Still don't get how removing the reward pool would be good though since its Steem's only edge over existing platforms (although it still kinda sucks atm, will see when communities swing by). Removing it just makes Steem no different than these platforms, and not even accounting for the burden of the blockchain. Moving it to an SMT is likely gonna "decouple" it as it also becomes harder to list on exchanges and there'll be lack of bandwidth demand since it's just easier be on the traditional platforms when there's no reward pool.
As for SBDs, maybe a consideration is to make it better instead of removing it completely since a native stablecoin does seem to be the requirement for mass adoption.
The main thing that is required for SBD to be better is for STEEM to stop plummeting in value. It isn't necessarily the only thing, other tweaks might be needed and this was understood when some improvements were made in HF20 but we wanted to take a conservative approach and make one tweak at a time.
No crypto-backed stablecoin is possible if the crypto backing plummets too much and too fast. DAI would also fail (to remain stable) if ETH dropped like STEEM. BitUSD failed similarly several months ago.

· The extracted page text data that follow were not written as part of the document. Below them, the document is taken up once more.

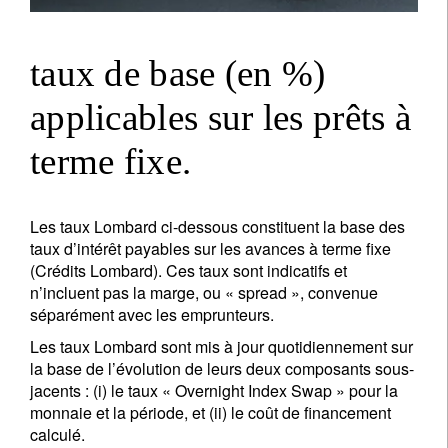
taux de base (en %)
applicables sur les prêts à
terme fixe.
Les taux Lombard ci-dessous constituent la base des
taux d’intérêt payables sur les avances à terme fixe
(Crédits Lombard). Ces taux sont indicatifs et
n’incluent pas la marge, ou « spread », convenue
séparément avec les emprunteurs.
Les taux Lombard sont mis à jour quotidiennement sur
la base de l’évolution de leurs deux composants sous-
jacents : (i) le taux « Overnight Index Swap » pour la
monnaie et la période, et (ii) le coût de financement
calculé.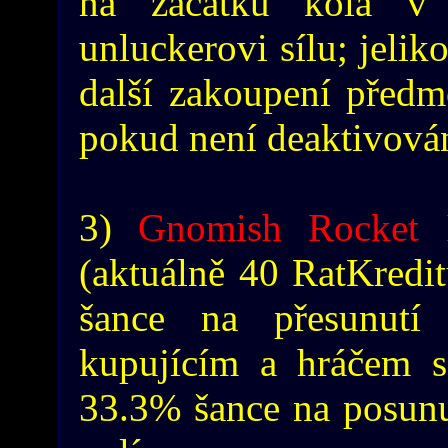
na začátku kola v 
unluckerovi sílu; jelik
další zakoupení předm
pokud není deaktivován
3)
Gnomish Rocket 
(aktuálně 40 RatKredit
šance na přesunut
kupujícím a hráčem s
33.3% šance na posunut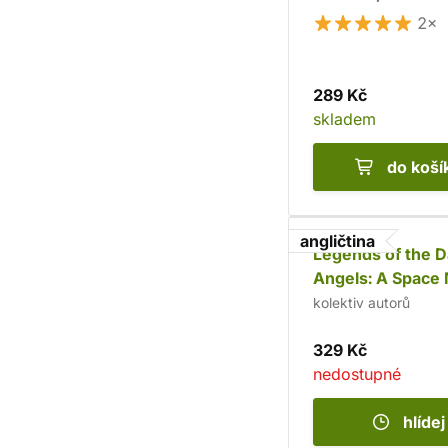
2×
289 Kč
skladem
do koší
angličtina
Legends of the D
Angels: A Space
Omnibus
kolektiv autorů
329 Kč
nedostupné
hlídej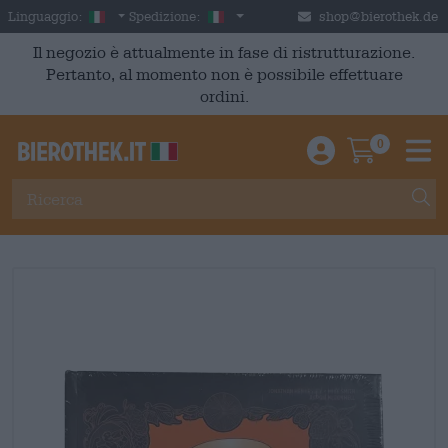
Skip to main content
Italian
Italia
Linguaggio:
Spedizione:
shop@bierothek.de
Il negozio è attualmente in fase di ristrutturazione.
Pertanto, al momento non è possibile effettuare
ordini.
0
Einloggen / An
Warenkor
M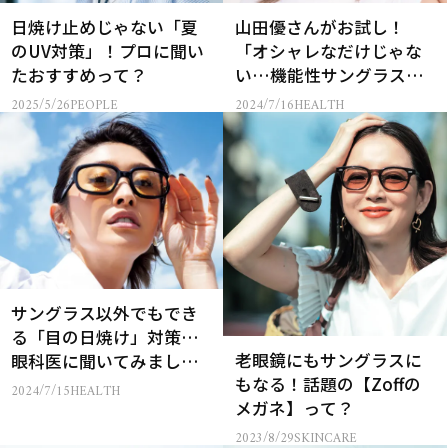
日焼け止めじゃない「夏
山田優さんがお試し！
のUV対策」！プロに聞い
「オシャレなだけじゃな
たおすすめって？
い…機能性サングラス」
４選
2025/5/26
PEOPLE
2024/7/16
HEALTH
サングラス以外でもでき
る「目の日焼け」対策…
老眼鏡にもサングラスに
眼科医に聞いてみまし
もなる！話題の【Zoffの
た！
2024/7/15
HEALTH
メガネ】って？
2023/8/29
SKINCARE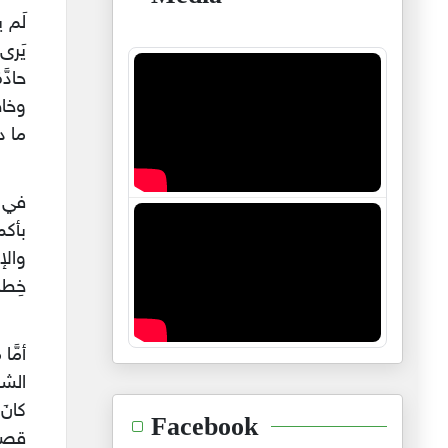
لَم 
يَرى
حادّ
وخاط
ما د
في ق
بأكمل
والإ
خِطا
أمَّا
الشع
كانَ
Facebook
قصائ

As for the reward pool, I think the argument is basically that the system overall doesn't work in the sense that the high inflation contributes too much to the investment being unattractive, ultimately destroying the asset value, at which point the rewards become negligible anyway (which is what has happened). Your comments centered around differentiation, and that's certainly a valid perspective, but differentiating by being worse is hardly useful. Given such a choice it is better to be less differentiated and perhaps try to come up with other ways to stand out.
Yes, you're right. As I mentioned in the OP, this is purely a personal thing. I'd rather see a niche, but sustainable one, with people building their own communities; than offer a USP that has proven to be unsustainable. I'm quite surprised by the reaction in the comments, I totally expected more people to support retaining the reward pool. But I understand that perspective too.
I'd be happy to give SBD another go with completely new protocols. Alternatively, one can also consider integrating DAI. There are ways to limit STEEM's debt to DAI by very smooth curves that ramp up very conservatively (or not at all) with temporary price pumps.
Well, right now SBD comes from reward payouts, which is what automatically ramps up with the STEEM price, so if you got rid of STEEM reward payouts you could, and indeed would have to, completely change the mechanism surrounding how SBD gets created.
However, you can't in general place arbitrary controls over the supply of any stable coin, or it won't remain stable. You have to choose between stable price and unstable supply or stable supply and unstable price (or perhaps some point in the middle with nothing being actually stable, but just volatility-dampened).
The DAI protocol does the supply control required to keep it stable. Evidently, it has managed to hold close to $1.00 even through very volatile phases.
All STEEM has to do is manage its debt to DAI. Which, yes, will require a paradigm shift, not ramping up DAI purchasing when the price pumps temporarily, etc. All of this is just throwaway thinking-out-loud, of course, and I'm well aware it's not going to work for multiple reasons with Steem in its current state.
It keeps the price stable, not the supply. The supply can ramp up very rapidly, even more rapidly than SBD.
Another semantic misunderstanding, I meant supply control = controlling supply to keep the price stable. I didn't mean supply stability, obviously.
I guess I just don't understand what you propose to use DAI for or how it would be used, but that's okay, we both know it isn't going to happen realistically.
I was just thinking out loud, since the argument is that there's a need for stablecoins on Steem, and other dApps that need stablecoins are starting to integrate DAI. Obviously, it's never going to fit the current Steem model, so let's move on.
Earlier Dan Larimer have suggested the gradual forced redemption of SBD for Steem Power, which, if implemented, should make SBD more stable.
https://steemit.com/steem/@dantheman/steem-dollar-stability-enhancements
While the forced redemption hardly would be accepted, the voluntery might work as intended as well.
I mean, when being in the haircut area, by doing convertion we might get a check box to choose whether we want to get 90/80/70/60 cents for 1 SBD liquid, or to get 1$ for 1 SBD, but locked in Steem Power.